Cracking the code is key to keeping the lines of marital communication working smoothly. I think most women would agree. I know my friends do. And with all that we’ve learned about this special language over the years, we could probably teach a course for Berlitz.

Here’s my contribution to that collective brain trust, a few common phrases to jot down in your own Husbandspeak 101 primer.

Question: “Honey, what did we get Paul for his birthday?”
Translation: “I hope you remembered that it’s my brother’s birthday tomorrow and that you bought a gift and a card and it’s all wrapped up and ready to go.”

Question:  “Claire, have you seen the remote?
Meaning: “Why are we watching the Hallmark Channel when there’s a playoff game on ESPN?

Comment: “I have to take the car into the mechanic.”
Request: “Can you follow me down to the repair shop, so I don’t have to wait around for them to drive me home?”

Question: Did you buy any jalepeno-stuffed olives?
Plea: I can’t find the jalepeno-stuffed olives.

Question: “What’s for dinner?
Translation: “What’s for dinner? (Occasionally husbands do say what they mean.)

Since I have a lot of in-the-marriage training, I was very careful how I answered Nick’s Valentine’s Day question.
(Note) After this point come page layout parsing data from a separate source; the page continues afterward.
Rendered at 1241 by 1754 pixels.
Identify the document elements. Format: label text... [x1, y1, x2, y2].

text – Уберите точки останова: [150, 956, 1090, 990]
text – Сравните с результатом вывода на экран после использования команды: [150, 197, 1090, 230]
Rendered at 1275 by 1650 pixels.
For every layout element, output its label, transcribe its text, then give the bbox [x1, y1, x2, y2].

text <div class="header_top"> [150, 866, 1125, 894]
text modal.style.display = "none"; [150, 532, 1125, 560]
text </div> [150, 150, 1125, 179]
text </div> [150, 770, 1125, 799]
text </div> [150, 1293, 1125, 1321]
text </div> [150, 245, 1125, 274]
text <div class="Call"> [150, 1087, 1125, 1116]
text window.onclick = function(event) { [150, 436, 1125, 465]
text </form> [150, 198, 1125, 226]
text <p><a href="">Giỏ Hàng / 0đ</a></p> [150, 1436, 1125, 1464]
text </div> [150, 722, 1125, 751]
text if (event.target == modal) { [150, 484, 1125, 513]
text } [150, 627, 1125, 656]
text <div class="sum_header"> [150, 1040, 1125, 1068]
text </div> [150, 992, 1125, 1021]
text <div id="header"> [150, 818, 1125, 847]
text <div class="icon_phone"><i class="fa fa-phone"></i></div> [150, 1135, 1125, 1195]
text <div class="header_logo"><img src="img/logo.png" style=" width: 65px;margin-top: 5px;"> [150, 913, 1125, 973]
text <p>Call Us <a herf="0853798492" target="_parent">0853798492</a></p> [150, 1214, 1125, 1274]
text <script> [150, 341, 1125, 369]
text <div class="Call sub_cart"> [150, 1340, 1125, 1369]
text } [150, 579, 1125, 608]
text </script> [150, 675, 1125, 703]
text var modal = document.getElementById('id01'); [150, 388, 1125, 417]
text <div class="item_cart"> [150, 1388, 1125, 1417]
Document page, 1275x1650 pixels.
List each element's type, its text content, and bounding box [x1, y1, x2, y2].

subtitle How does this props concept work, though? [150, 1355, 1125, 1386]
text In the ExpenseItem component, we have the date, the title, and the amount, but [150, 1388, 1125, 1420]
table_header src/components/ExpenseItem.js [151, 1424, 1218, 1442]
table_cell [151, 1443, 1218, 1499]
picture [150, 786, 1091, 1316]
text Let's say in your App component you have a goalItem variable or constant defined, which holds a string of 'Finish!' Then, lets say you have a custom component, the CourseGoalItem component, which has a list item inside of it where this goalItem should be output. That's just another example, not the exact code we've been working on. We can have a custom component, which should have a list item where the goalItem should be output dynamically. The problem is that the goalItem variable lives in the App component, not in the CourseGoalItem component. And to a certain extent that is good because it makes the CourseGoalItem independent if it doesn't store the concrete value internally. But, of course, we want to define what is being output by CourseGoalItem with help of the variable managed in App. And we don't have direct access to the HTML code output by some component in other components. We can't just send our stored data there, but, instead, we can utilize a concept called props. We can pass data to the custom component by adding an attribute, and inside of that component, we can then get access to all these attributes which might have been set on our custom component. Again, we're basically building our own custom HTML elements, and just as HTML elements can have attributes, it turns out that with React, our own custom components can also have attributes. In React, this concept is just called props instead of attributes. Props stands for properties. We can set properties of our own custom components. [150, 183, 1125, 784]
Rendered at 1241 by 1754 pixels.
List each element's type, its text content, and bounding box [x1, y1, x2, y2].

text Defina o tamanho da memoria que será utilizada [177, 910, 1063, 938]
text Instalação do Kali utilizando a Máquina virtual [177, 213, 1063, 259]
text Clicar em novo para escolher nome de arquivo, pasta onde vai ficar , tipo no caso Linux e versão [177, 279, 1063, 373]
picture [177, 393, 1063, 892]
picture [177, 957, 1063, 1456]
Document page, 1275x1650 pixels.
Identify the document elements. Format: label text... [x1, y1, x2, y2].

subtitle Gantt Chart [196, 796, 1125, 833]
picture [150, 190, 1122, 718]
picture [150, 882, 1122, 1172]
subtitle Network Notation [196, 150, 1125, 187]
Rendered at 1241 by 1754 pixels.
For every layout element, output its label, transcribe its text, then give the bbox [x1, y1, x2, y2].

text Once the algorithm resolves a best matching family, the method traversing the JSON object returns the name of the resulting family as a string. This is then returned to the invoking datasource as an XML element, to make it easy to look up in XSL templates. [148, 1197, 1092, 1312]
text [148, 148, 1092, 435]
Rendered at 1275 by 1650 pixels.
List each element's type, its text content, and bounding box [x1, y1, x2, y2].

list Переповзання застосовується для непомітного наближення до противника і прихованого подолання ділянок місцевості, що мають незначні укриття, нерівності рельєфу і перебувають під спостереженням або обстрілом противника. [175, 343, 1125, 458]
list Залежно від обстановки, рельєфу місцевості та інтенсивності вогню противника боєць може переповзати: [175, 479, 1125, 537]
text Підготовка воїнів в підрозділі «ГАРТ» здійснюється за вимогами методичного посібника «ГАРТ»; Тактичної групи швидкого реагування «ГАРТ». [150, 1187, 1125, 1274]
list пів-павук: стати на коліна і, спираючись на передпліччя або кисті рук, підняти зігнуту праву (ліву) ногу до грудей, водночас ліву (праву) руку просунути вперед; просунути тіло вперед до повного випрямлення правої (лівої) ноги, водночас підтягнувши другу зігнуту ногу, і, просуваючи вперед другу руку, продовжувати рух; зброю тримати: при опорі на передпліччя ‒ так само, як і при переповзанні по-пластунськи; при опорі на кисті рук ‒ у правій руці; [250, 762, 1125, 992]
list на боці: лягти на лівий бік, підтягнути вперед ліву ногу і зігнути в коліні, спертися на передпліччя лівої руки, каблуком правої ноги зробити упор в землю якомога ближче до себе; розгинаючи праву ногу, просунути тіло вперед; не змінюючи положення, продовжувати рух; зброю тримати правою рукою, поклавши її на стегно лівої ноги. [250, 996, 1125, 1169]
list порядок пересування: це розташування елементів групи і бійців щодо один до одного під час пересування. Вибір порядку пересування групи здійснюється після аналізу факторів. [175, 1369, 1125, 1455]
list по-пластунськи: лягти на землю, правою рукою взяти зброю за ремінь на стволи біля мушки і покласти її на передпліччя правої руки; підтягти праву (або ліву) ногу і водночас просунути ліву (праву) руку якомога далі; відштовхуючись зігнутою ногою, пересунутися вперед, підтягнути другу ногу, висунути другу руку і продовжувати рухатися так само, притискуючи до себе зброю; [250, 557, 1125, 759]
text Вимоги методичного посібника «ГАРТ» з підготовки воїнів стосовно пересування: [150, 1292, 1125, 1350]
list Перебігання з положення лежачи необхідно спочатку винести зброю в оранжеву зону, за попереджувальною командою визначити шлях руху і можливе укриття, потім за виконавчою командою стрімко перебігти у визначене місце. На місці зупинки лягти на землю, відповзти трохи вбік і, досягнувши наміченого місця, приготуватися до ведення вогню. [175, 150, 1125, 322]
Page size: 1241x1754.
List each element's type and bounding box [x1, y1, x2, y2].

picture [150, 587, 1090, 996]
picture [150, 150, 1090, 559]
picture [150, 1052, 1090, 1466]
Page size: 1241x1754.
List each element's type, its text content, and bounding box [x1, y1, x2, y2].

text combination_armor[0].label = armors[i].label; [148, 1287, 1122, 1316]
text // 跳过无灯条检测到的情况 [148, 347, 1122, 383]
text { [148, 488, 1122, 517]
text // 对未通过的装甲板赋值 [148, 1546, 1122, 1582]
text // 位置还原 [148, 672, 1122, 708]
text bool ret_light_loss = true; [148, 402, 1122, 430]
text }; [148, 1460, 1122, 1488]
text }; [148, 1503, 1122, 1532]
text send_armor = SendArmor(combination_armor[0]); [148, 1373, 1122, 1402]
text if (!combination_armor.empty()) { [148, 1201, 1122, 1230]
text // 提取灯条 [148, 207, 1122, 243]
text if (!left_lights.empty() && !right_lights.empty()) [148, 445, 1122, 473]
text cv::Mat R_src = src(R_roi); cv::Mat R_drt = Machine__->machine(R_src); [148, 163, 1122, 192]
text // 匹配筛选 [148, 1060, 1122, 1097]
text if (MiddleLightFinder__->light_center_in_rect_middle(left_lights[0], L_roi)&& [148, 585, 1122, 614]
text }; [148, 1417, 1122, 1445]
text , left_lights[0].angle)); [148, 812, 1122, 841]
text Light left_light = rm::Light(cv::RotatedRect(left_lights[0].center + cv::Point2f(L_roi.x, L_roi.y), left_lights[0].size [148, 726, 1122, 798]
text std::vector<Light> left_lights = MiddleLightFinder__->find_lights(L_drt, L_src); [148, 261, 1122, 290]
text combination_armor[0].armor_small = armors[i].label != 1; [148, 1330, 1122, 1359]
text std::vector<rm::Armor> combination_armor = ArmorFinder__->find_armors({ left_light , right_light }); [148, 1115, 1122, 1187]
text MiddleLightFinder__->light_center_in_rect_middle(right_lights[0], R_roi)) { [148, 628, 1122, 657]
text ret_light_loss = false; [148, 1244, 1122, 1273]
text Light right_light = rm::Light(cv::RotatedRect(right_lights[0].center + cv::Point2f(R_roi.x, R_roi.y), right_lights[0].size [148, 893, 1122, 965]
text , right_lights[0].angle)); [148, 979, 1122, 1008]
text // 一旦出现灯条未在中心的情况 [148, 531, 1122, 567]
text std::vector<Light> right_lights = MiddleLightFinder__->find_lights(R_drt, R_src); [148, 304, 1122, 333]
My reply was honest and direct: “Honey, you don’t have to buy me anything. I know that you love me,” I saidcheerfully, kissing his cheek. “Don’t go to any trouble.”

I’m hoping he translated my words into: “You better not come home without flowers, chocolates and a card. And if you think I’m cooking dinner, you must be out of your mind.”

Lucky for me Nick is fluent in Clairespeak.